■ Action item
All of the data is to be printed exactly, though the images must be left off.

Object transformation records

=====

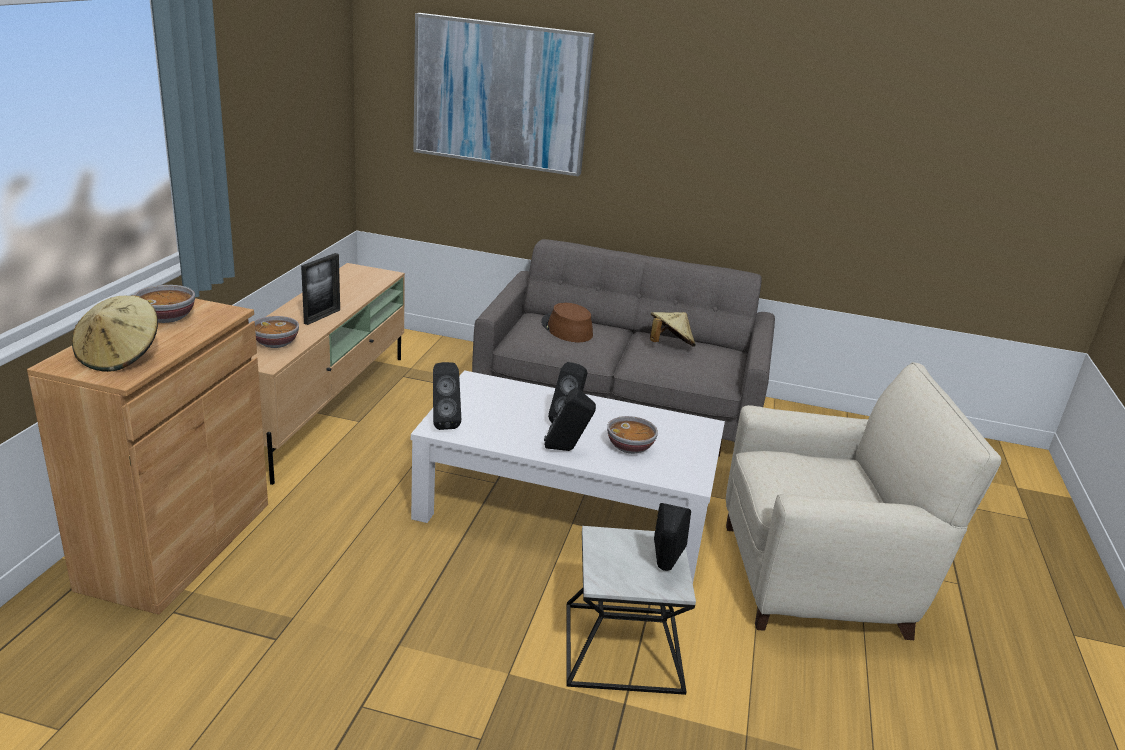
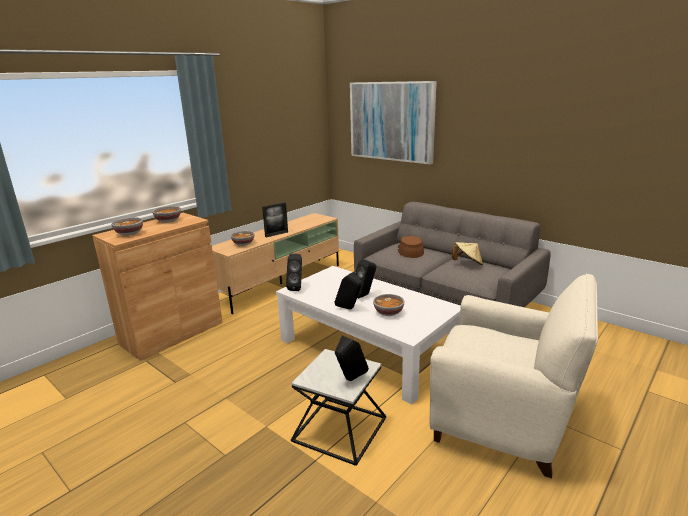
camera: 30 degrees right, 5 degrees down
(119, 357) = (129, 233): beige hat -> bowl

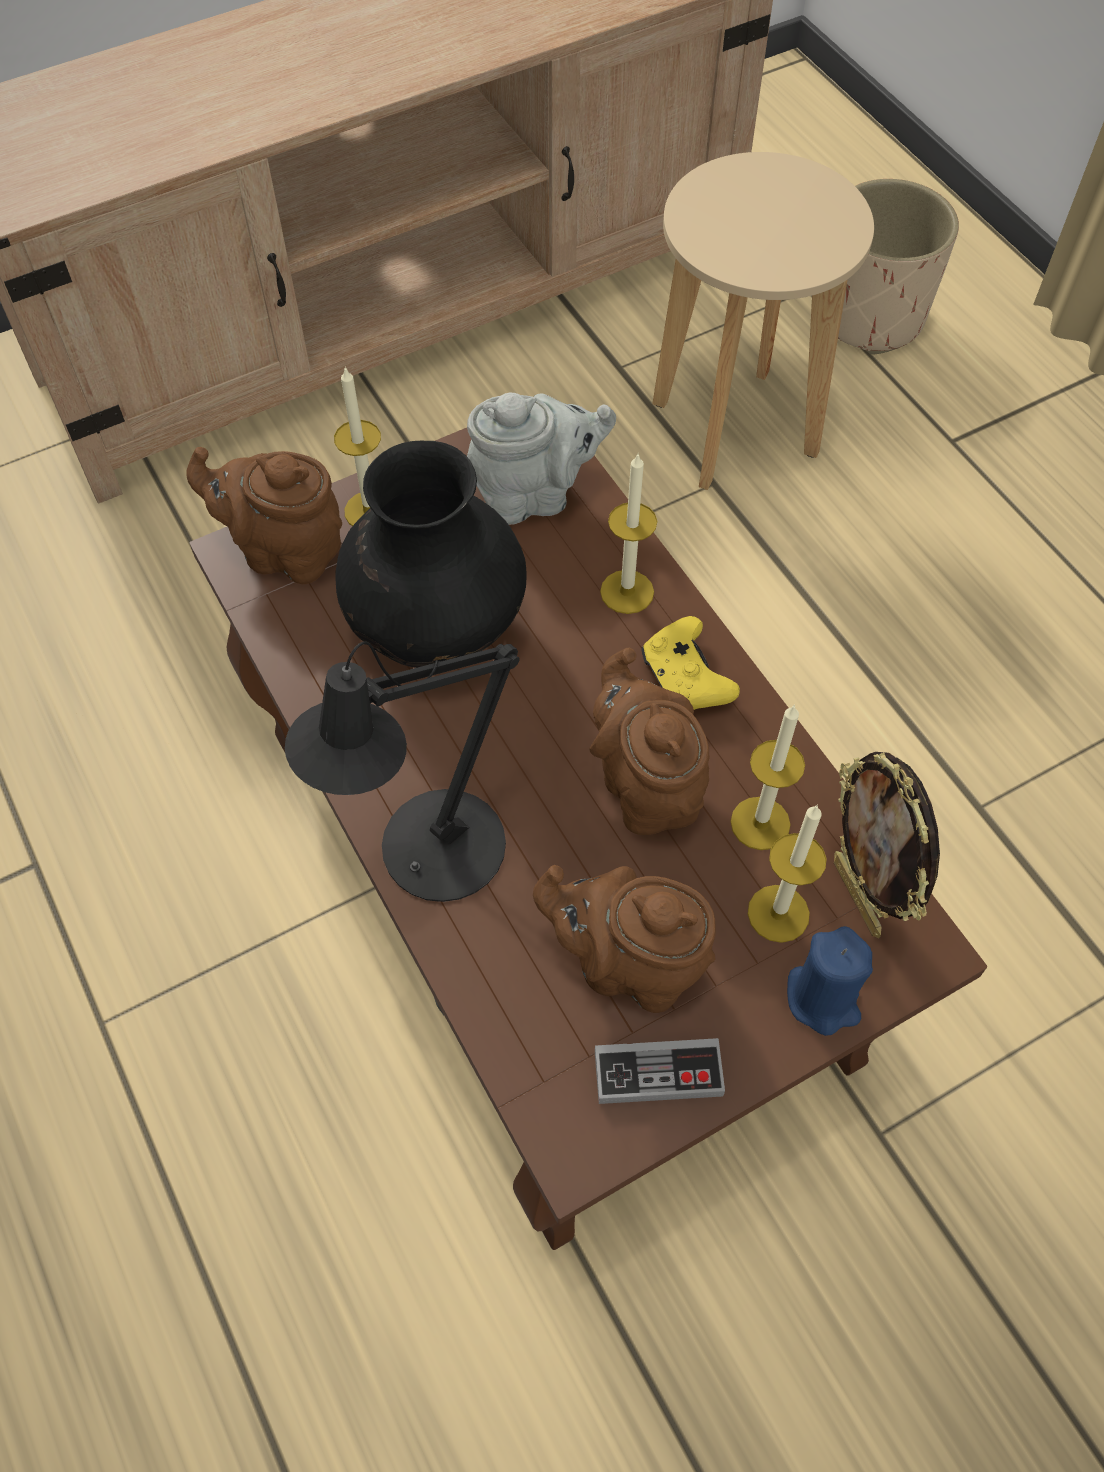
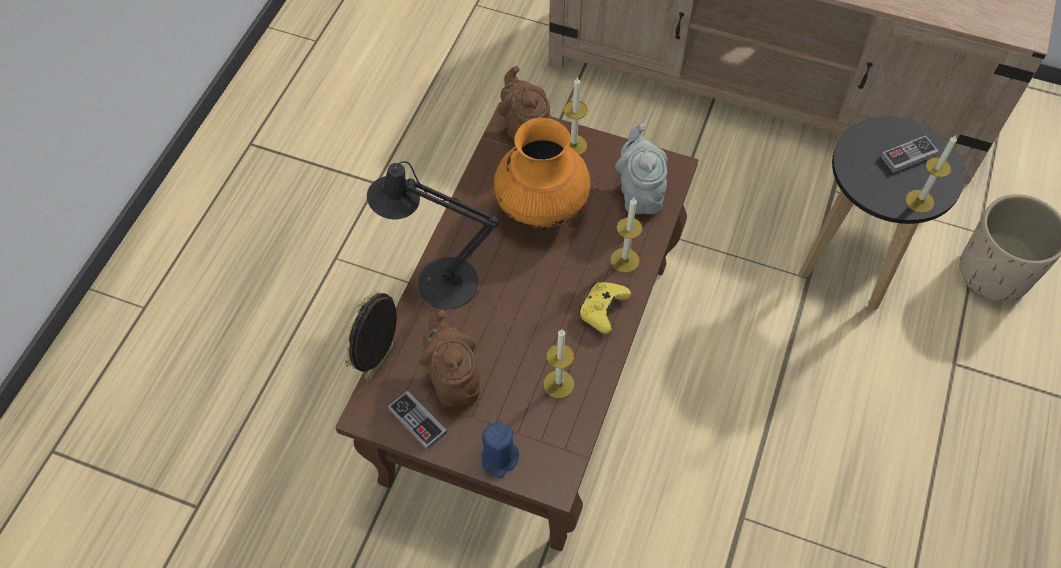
camera: 50 degrees right, 0 degrees up
(437, 626) = (541, 208): black vase -> orange vase
(534, 495) = (639, 193): grey teapot -> grey teapot turned 135 degrees counterclockwise
(646, 786) = (537, 332): brown teapot -> none
(735, 429) = (851, 264): beige stool -> black stool
(763, 199) = (908, 156): none -> game controller
(778, 913) = (523, 418): candle -> candle (919, 201)
(859, 897) = (557, 442): picture frame -> picture frame (381, 364)

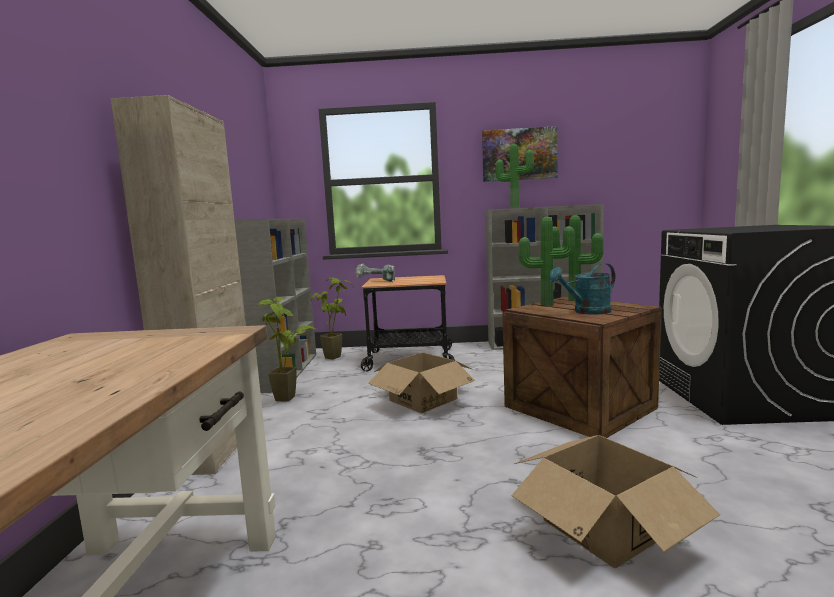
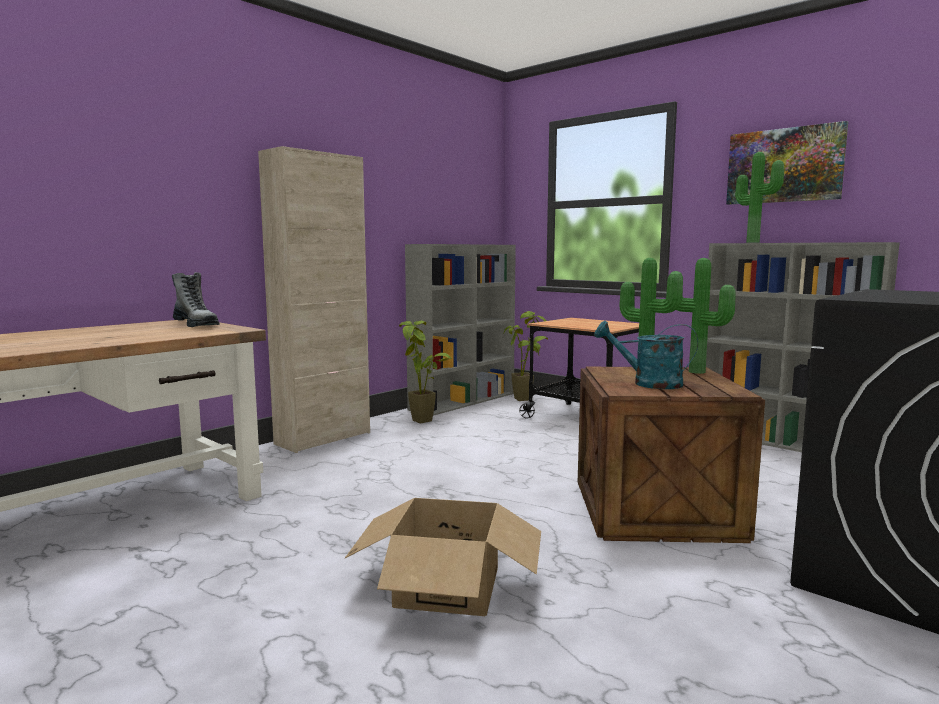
camera: 40 degrees right, 0 degrees up
(134, 338) = (196, 325): none -> boot
(375, 282) = (557, 321): power drill -> none
(423, 399) = (521, 454): cardboard box -> none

=====

■ Finished task
camera: 30 degrees right, 5 degrees down
(119, 357) = (129, 233): beige hat -> bowl

camera: 50 degrees right, 0 degrees up
(437, 626) = (541, 208): black vase -> orange vase
(534, 495) = (639, 193): grey teapot -> grey teapot turned 135 degrees counterclockwise
(646, 786) = (537, 332): brown teapot -> none
(735, 429) = (851, 264): beige stool -> black stool
(763, 199) = (908, 156): none -> game controller
(778, 913) = (523, 418): candle -> candle (919, 201)
(859, 897) = (557, 442): picture frame -> picture frame (381, 364)

camera: 40 degrees right, 0 degrees up
(134, 338) = (196, 325): none -> boot
(375, 282) = (557, 321): power drill -> none
(423, 399) = (521, 454): cardboard box -> none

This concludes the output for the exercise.